--- Data block ---

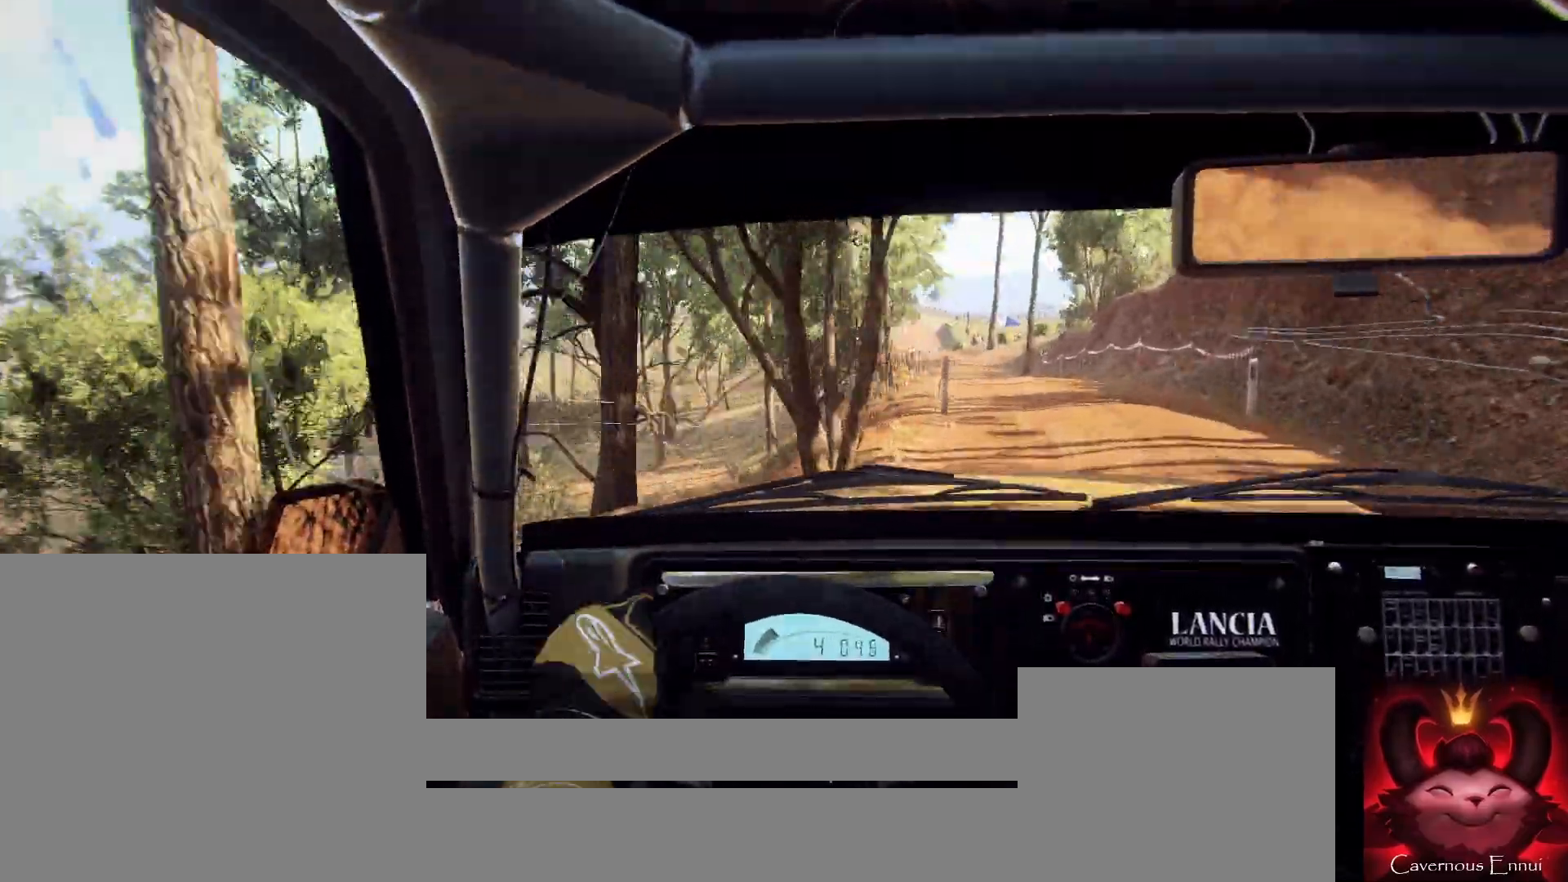
{"buttons": [], "left_stick": "center", "right_stick": "up", "events": [[400, "left_stick", "center"], [467, "right_stick", "up"]]}
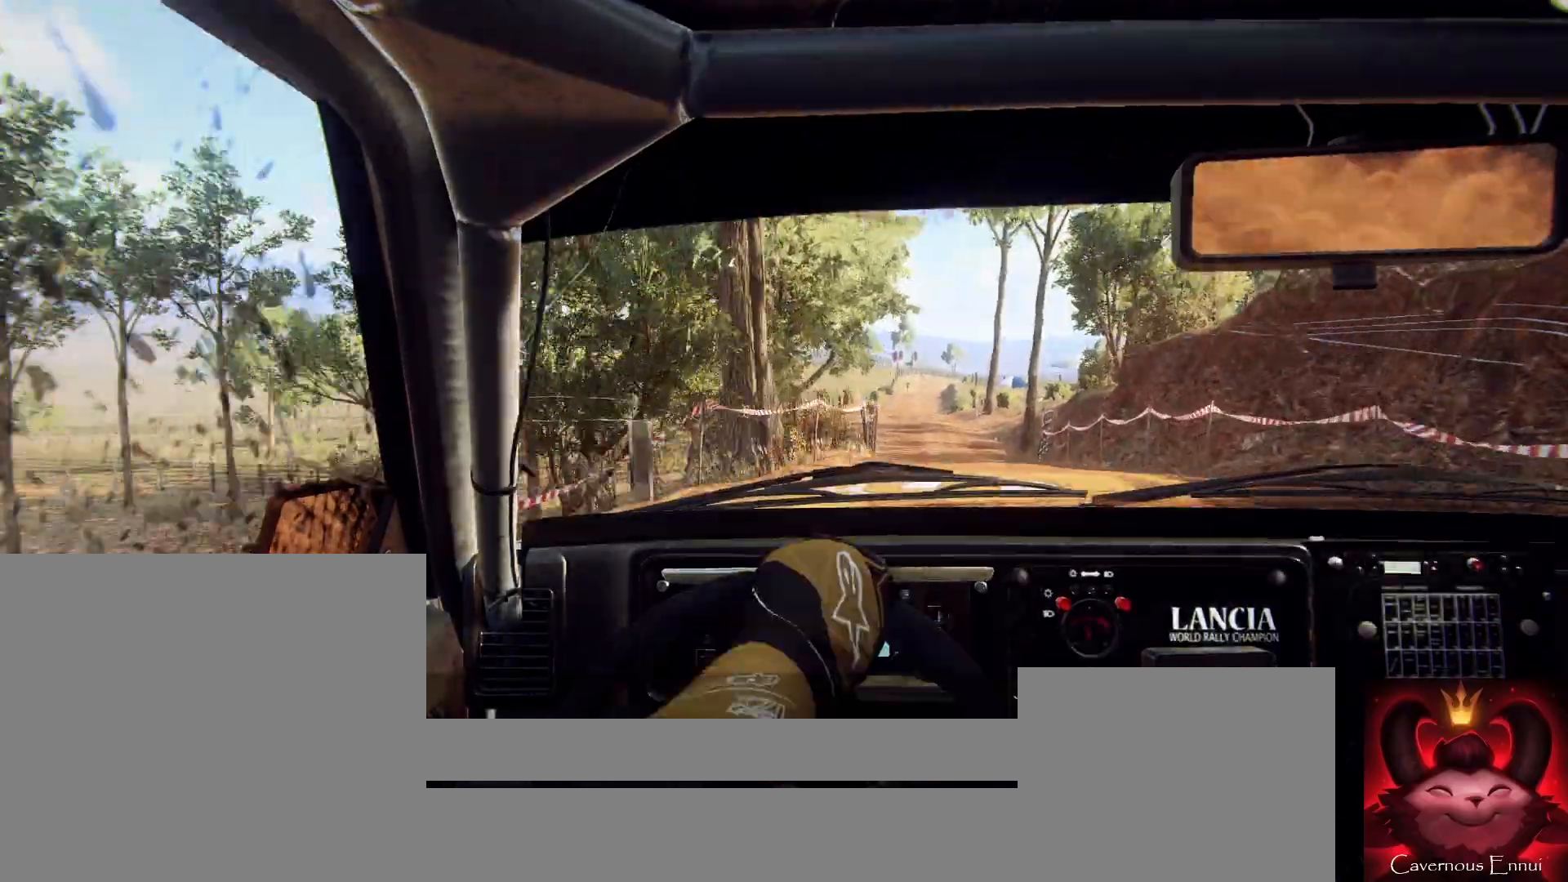
{"buttons": [], "left_stick": "down-left", "right_stick": "center", "events": [[167, "left_stick", "down-left"], [267, "right_stick", "center"]]}
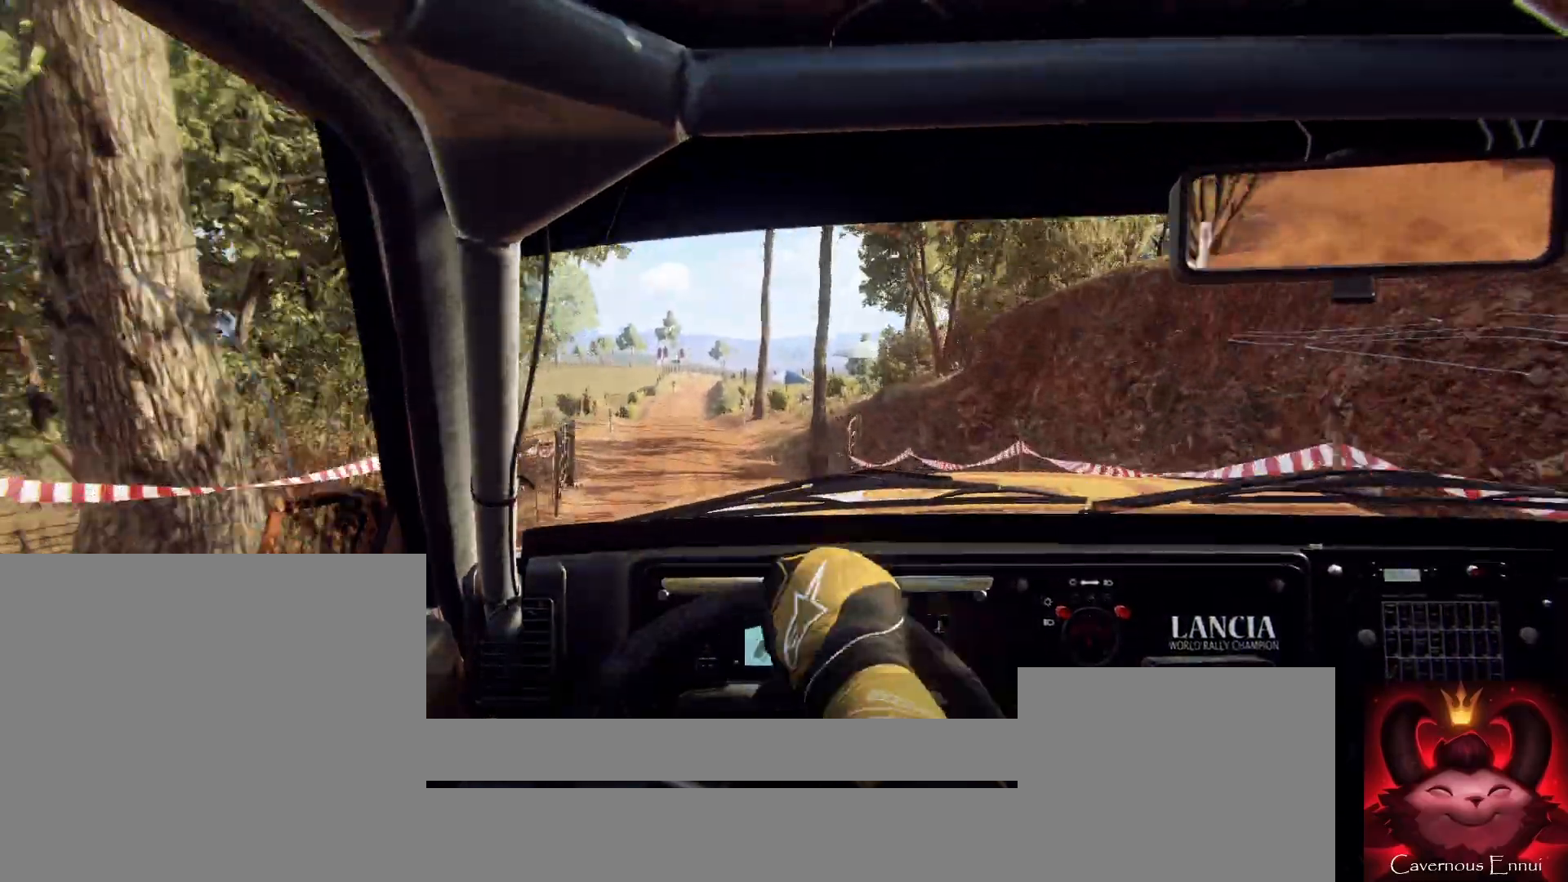
{"buttons": [], "left_stick": "right", "right_stick": "center", "events": [[133, "right_stick", "up"], [167, "left_stick", "center"], [367, "right_stick", "center"], [500, "left_stick", "right"]]}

---

*About this task*
Word for word, return the material, omitting the pictures.

*Output for this exercise*
{"buttons": [], "left_stick": "center", "right_stick": "up", "events": [[400, "left_stick", "center"], [467, "right_stick", "up"]]}
{"buttons": [], "left_stick": "down-left", "right_stick": "center", "events": [[167, "left_stick", "down-left"], [267, "right_stick", "center"]]}
{"buttons": [], "left_stick": "right", "right_stick": "center", "events": [[133, "right_stick", "up"], [167, "left_stick", "center"], [367, "right_stick", "center"], [500, "left_stick", "right"]]}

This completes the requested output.